*** Opening DATA SHOWN ***

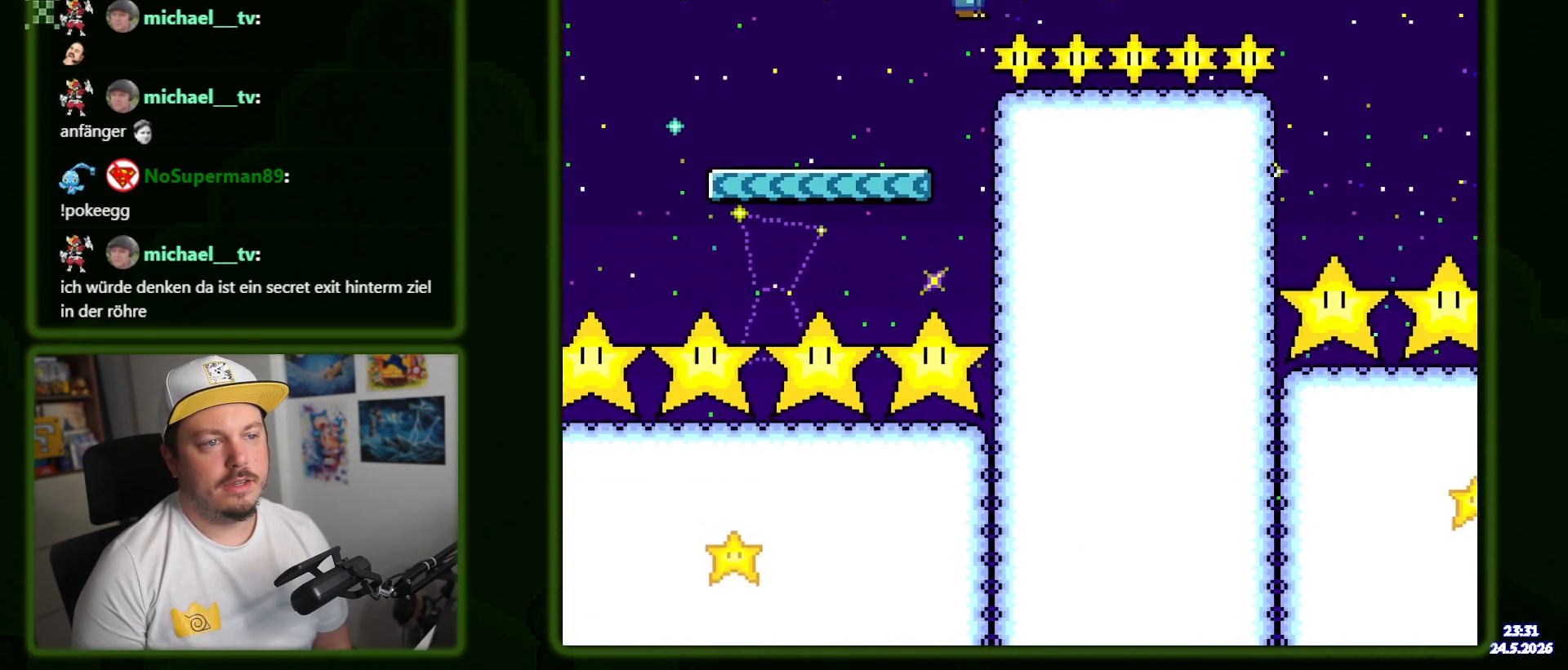
{"dt_ms": 500, "buttons": ["A", "X", "DPAD_RIGHT"], "events": [[234, "A", "up"], [284, "A", "down"]]}
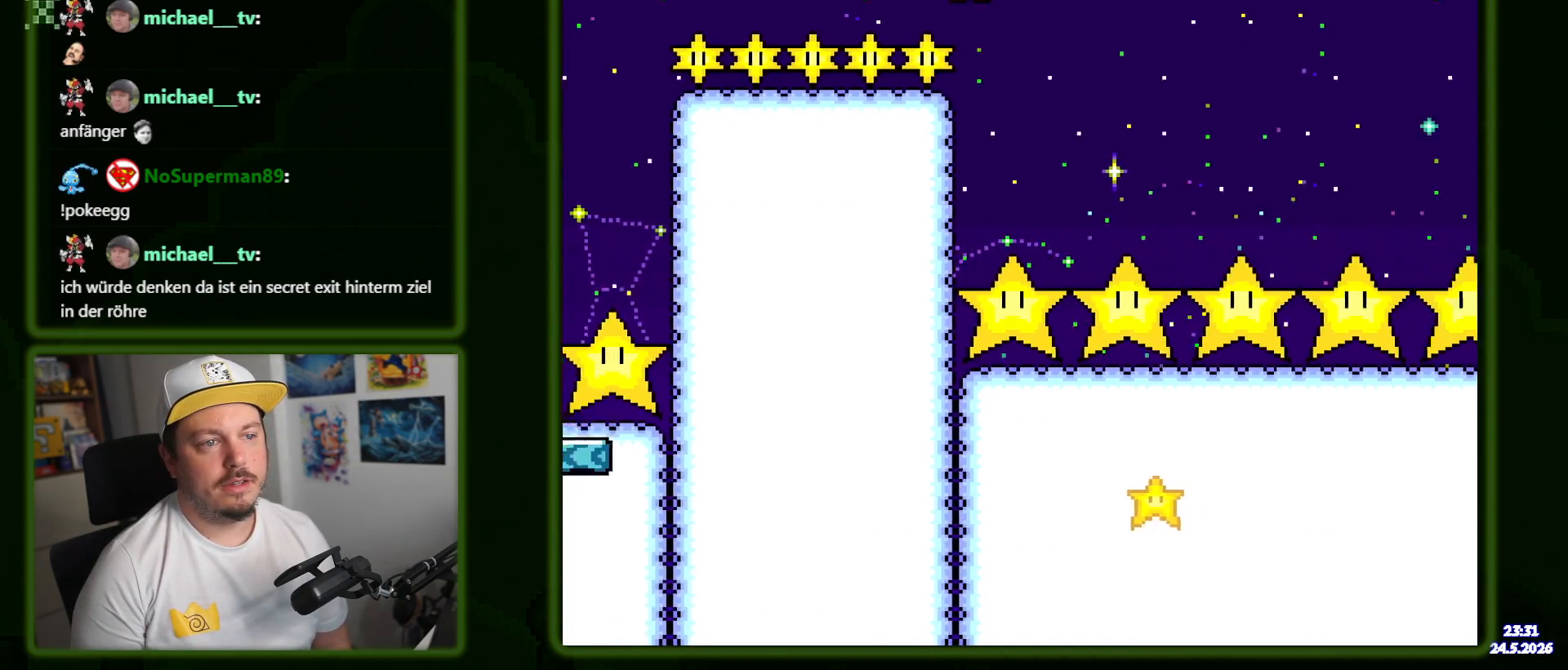
{"dt_ms": 500, "buttons": ["A", "X", "DPAD_RIGHT"], "events": [[67, "A", "up"], [334, "A", "down"]]}
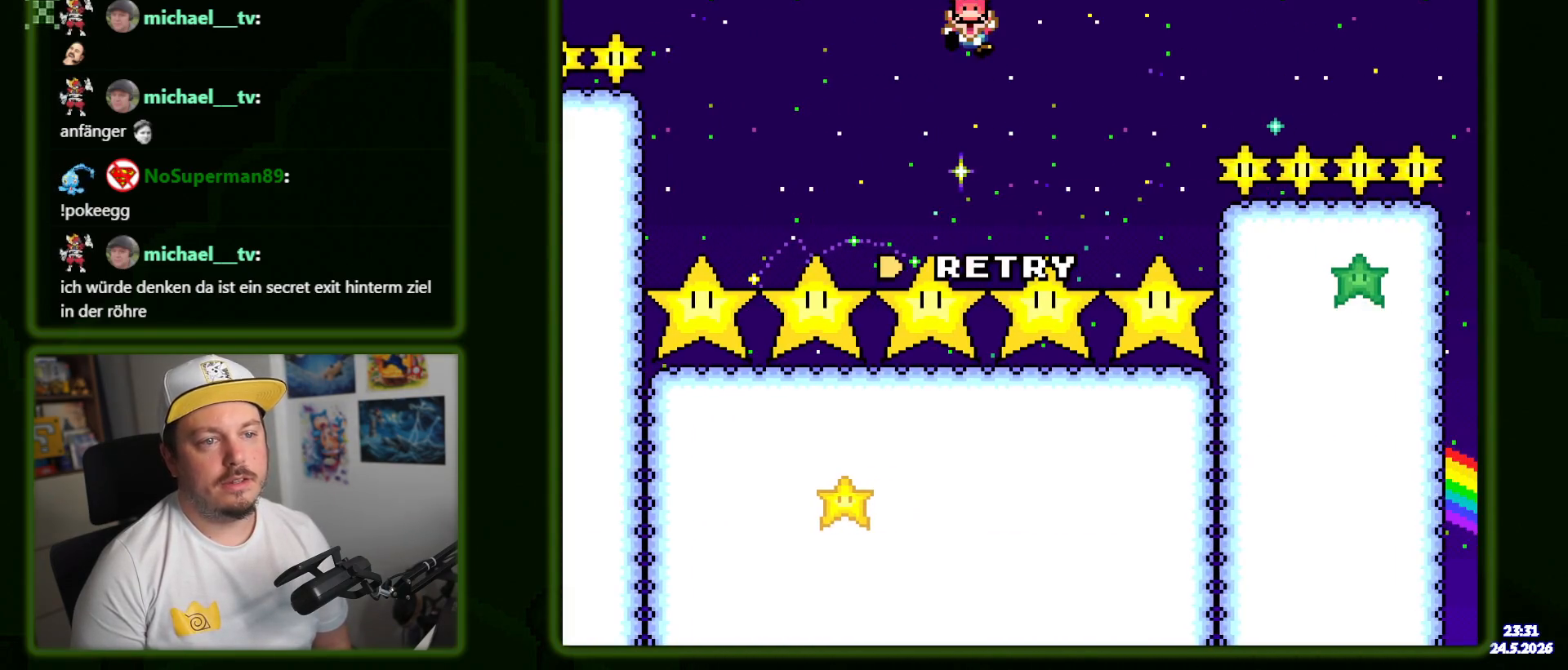
{"dt_ms": 500, "buttons": [], "events": [[384, "A", "up"], [400, "X", "up"], [500, "DPAD_RIGHT", "up"]]}
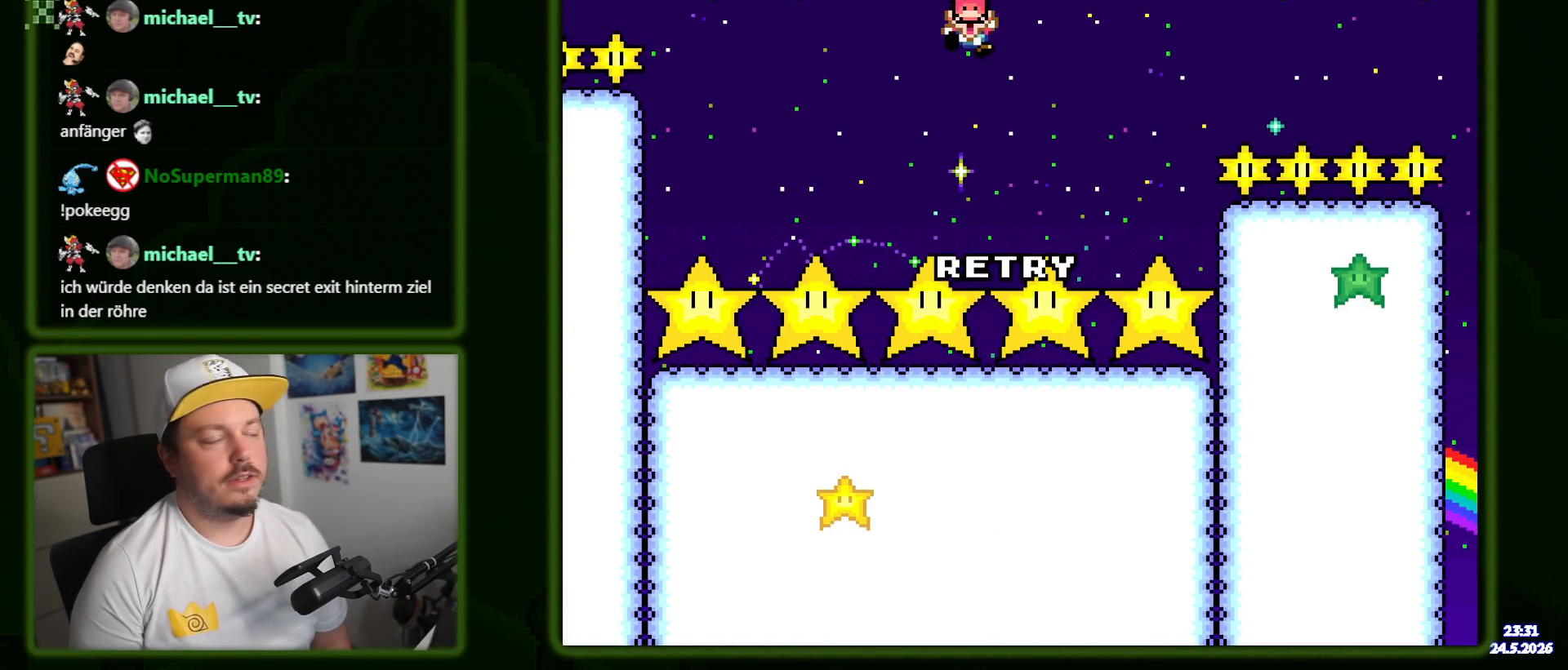
{"dt_ms": 500, "buttons": ["X", "DPAD_RIGHT"], "events": [[17, "A", "down"], [117, "A", "up"], [184, "A", "down"], [284, "DPAD_RIGHT", "down"], [300, "A", "up"], [484, "X", "down"]]}
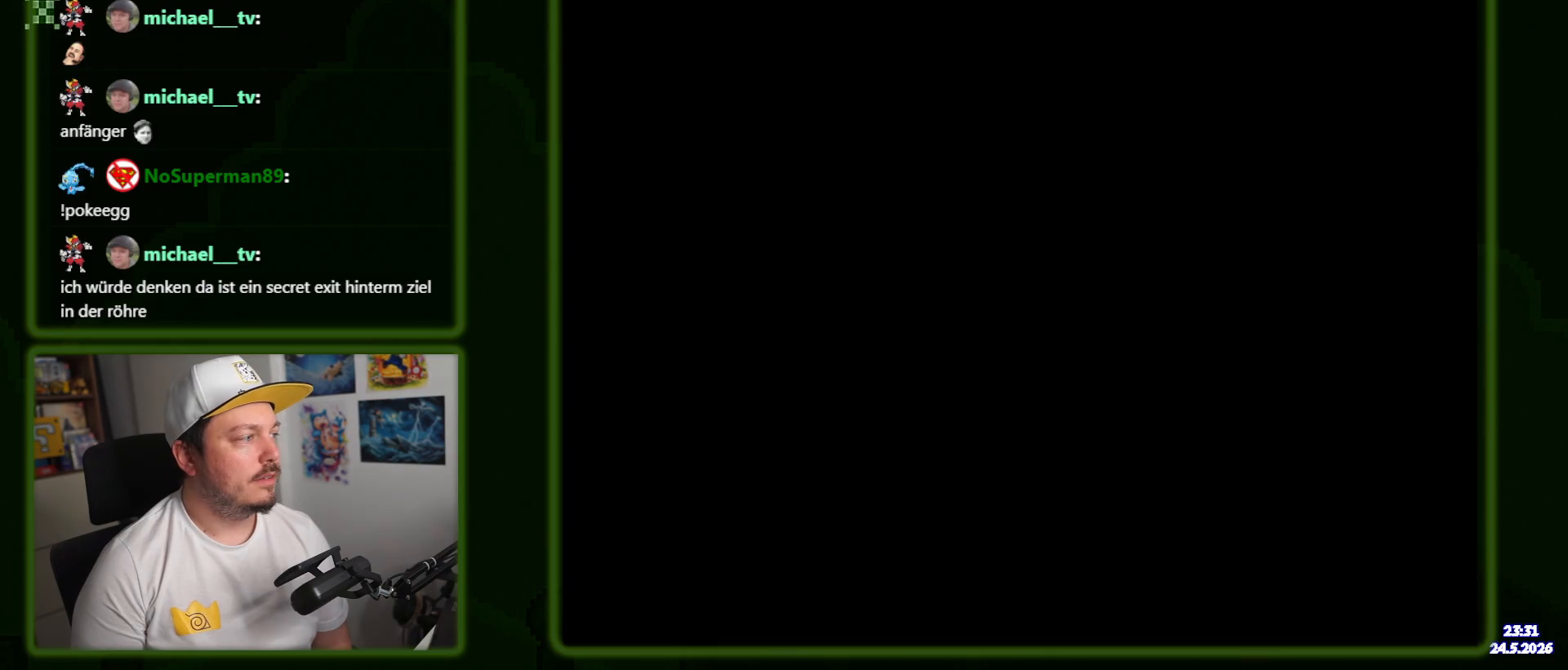
{"dt_ms": 500, "buttons": ["X", "DPAD_RIGHT"], "events": []}
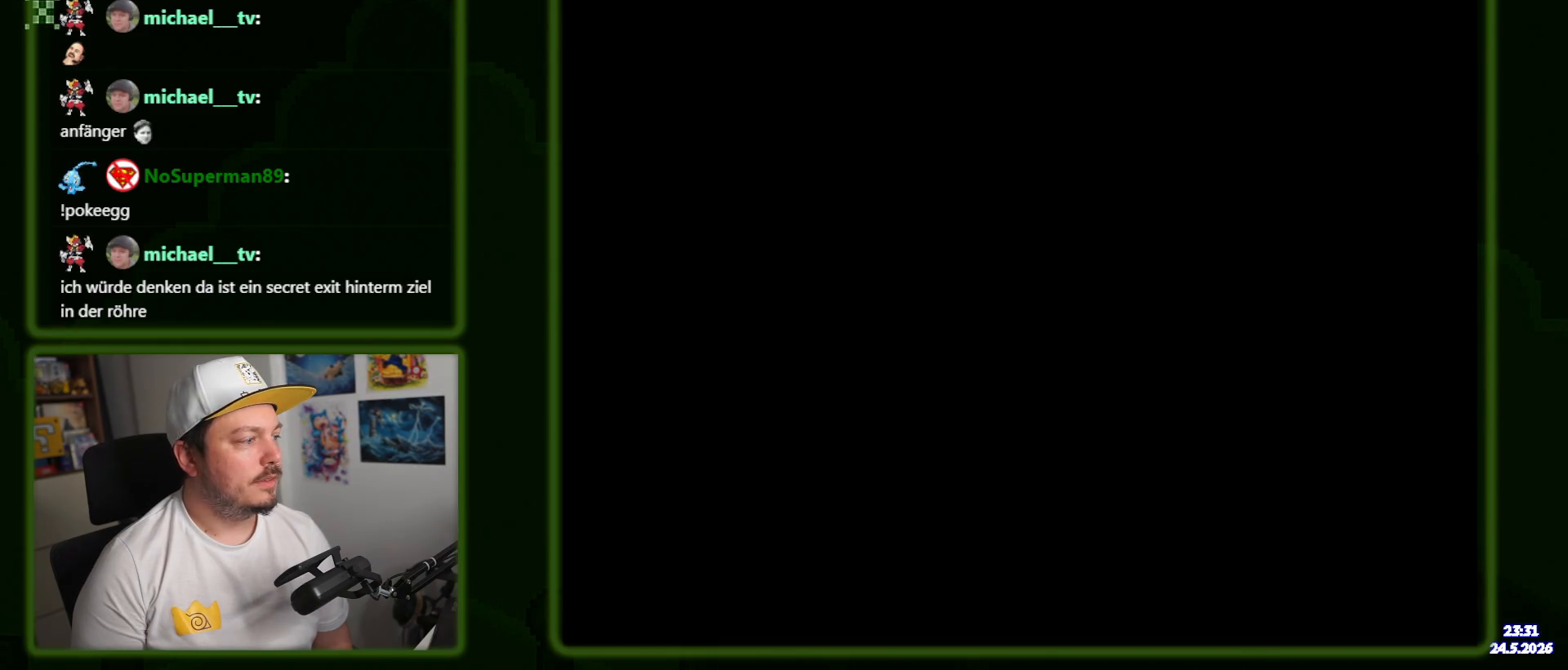
{"dt_ms": 500, "buttons": ["DPAD_RIGHT"], "events": [[484, "X", "up"]]}
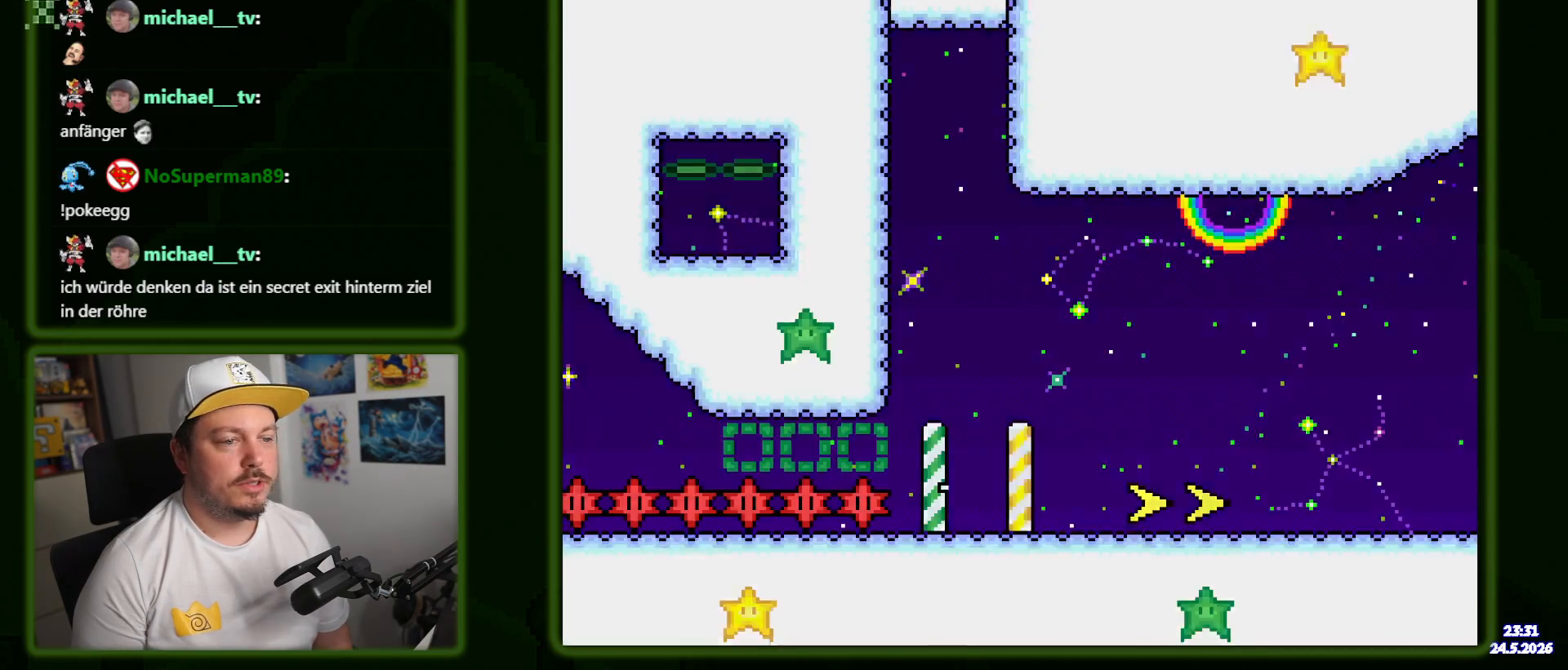
{"dt_ms": 500, "buttons": ["DPAD_RIGHT"], "events": []}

*** Closing DATA SHOWN ***

* TASK DETAILS
The entries are to be copied exactly, and each image is to be omitted.

* SOLVED PROBLEM
{"dt_ms": 500, "buttons": ["A", "X", "DPAD_RIGHT"], "events": [[234, "A", "up"], [284, "A", "down"]]}
{"dt_ms": 500, "buttons": ["A", "X", "DPAD_RIGHT"], "events": [[67, "A", "up"], [334, "A", "down"]]}
{"dt_ms": 500, "buttons": [], "events": [[384, "A", "up"], [400, "X", "up"], [500, "DPAD_RIGHT", "up"]]}
{"dt_ms": 500, "buttons": ["X", "DPAD_RIGHT"], "events": [[17, "A", "down"], [117, "A", "up"], [184, "A", "down"], [284, "DPAD_RIGHT", "down"], [300, "A", "up"], [484, "X", "down"]]}
{"dt_ms": 500, "buttons": ["X", "DPAD_RIGHT"], "events": []}
{"dt_ms": 500, "buttons": ["DPAD_RIGHT"], "events": [[484, "X", "up"]]}
{"dt_ms": 500, "buttons": ["DPAD_RIGHT"], "events": []}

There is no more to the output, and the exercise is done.